Robinson argues that the state court unreasonably applied Berger in holding that the cumulative errors did not violate due process. To the extent Robinson argues that the cumulative error judgment was an unreasonable application of Berger, his argument fails because the misconduct in this case was less flagrant than that in Berger, not to mention that in Darden. The state court could reasonably have interpreted any misconduct here as falling below the level of Darden, where the Supreme Court held that there was no denial of due process. Moreover, to the extent Robinson’s cumulative error argument rests on a comparison between the first and second trials, many of the instances of alleged misconduct would have required the jury to draw inferences that were not necessarily obvious in order for them to be prejudicial. See Donnelly, 416 U.S. at 647, 94 S.Ct. 1868. And there were other material differences between the first trial and second trial that were probably more likely to account for the differences in outcome than was any alleged misconduct. For example, whereas the-victims in the first trial differed in whether they thought Robinson was the attacker and the degree of confidence they had in that assessment, in the second trial both victims unequivocally stated that Robinson was the robber.

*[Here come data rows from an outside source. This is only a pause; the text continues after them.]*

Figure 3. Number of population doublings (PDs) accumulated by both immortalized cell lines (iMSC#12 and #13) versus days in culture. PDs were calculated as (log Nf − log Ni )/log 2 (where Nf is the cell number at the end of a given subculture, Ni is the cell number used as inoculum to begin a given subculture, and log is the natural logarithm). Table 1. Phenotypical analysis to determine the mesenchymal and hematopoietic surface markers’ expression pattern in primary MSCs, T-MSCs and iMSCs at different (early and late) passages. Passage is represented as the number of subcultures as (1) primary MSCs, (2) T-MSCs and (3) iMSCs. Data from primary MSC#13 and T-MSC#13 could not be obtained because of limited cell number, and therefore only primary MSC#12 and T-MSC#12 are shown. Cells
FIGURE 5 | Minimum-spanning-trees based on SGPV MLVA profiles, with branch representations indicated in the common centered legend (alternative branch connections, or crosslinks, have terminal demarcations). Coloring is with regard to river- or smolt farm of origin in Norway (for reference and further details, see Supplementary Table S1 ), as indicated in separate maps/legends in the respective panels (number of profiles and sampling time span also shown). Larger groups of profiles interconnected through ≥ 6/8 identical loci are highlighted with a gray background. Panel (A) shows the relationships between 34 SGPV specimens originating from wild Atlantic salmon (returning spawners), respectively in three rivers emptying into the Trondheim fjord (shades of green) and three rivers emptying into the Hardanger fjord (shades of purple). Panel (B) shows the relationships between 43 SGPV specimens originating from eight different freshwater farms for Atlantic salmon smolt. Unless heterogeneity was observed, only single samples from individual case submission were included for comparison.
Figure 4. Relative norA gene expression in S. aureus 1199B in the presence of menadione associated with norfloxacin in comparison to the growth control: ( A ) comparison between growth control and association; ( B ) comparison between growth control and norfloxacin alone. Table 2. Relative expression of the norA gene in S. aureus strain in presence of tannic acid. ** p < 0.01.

II. Ineffective Assistance of Counsel
Robinson makes a subsidiary argument that to the extent his counsel failed to object to any prosecutorial misconduct, he provided ineffective assistance. Review of ineffective assistance habeas claims requires double deference, because the court must give “both the state court and the defense attorney the benefit of the doubt.” *577Burt v. Titlow, — U.S. -, 134 S.Ct. 10, 13, 187 L.Ed.2d 348 (2013) (citing Cullen v. Pinholster, 563 U.S. 170, 131 S.Ct. 1388, 1403, 179 L.Ed.2d 557 (2011)). Because many of the instances of misconduct were not sufficiently inflammatory to cause prejudice and’because defense counsel effectively responded to other instances in his closing argument, Robinson’s conclusory argument of ineffective assistance does not overcome AEDPA’s doubly deferential standard.
AFFIRMED.

 This disposition is not appropriate for publication and is not precedent except as provided by Ninth Circuit Rule 36-3.